Environmental groups and some politicians in Europe have recently questioned the possibility of running a capitalist economy without threatening the future of the planet.

However, according to the chief of the Bank of England, it is reasonable to question where the role of the state ended and what the role of markets was to reduce the impacts of climate change.

"To deliver, there needs to be shared understanding about what's necessary," he added.

'Tragedy of the horizon'

"A question for every company, every financial institution, every asset manager, pension fund or insurer: What's your plan?," Carney said, warning that firms will have to do their part to preserve solvency.

Climate change is what he called a "tragedy of the horizon," since extreme weather events were inevitable.

"In those horizons, there will be more extreme weather events, but by the time that the extreme events become so prevalent and so obvious it's too late to do anything about it," he said.

"We look to political leaders to start addressing future problems today," he added.

Meanwhile, the European Environmental Agency (EEA) warned the European Union that investing in sustainability and stopping funding for environmentally damaging activities, especially fossil fuels, was needed to tackle the negative consequences of climate change.

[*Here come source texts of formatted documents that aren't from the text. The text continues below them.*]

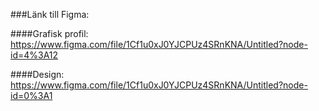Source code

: ###Länk till Figma: 

####Grafisk profil: https://www.figma.com/file/1Cf1u0xJ0YJCPUz4SRnKNA/Untitled?node-id=4%3A12

####Design: https://www.figma.com/file/1Cf1u0xJ0YJCPUz4SRnKNA/Untitled?node-id=0%3A1
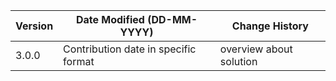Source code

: | **Version** | **Date Modified (DD-MM-YYYY)** | **Change History**                                          |
|-------------|--------------------------------|-------------------------------------------------------------|
| 3.0.0       |          Contribution date in specific format            |  overview about solution   |

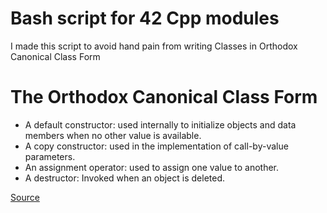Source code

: # Bash script for 42 Cpp modules

I made this script to avoid hand pain from writing Classes in Orthodox Canonical Class Form

# The Orthodox Canonical Class Form

- A default constructor: used internally to initialize objects and data members when no other value is available.
- A copy constructor: used in the implementation of call-by-value parameters.
- An assignment operator: used to assign one value to another.
- A destructor: Invoked when an object is deleted.

[Source](https://web.engr.oregonstate.edu/~budd/Books/cforj/info/slides/Chapter5/tsld034.htm)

Europe will not achieve its 2030 climate and energy targets "without urgent action during the next 10 years," an EEA report concluded.

Additionally, the EU managed to agree on a common classification system for environmentally-sustainable investments.

The agreement is the first step to set a framework for sustainable finance that will help investors and consumers to identify economic activities which can unambiguously be considered environmentally green.

However, the "green" taxonomy was expected to be in place by the end of 2021 and to ensure its full application only by the end of 2022, which environmental groups criticised "given the urgency of the climate crisis".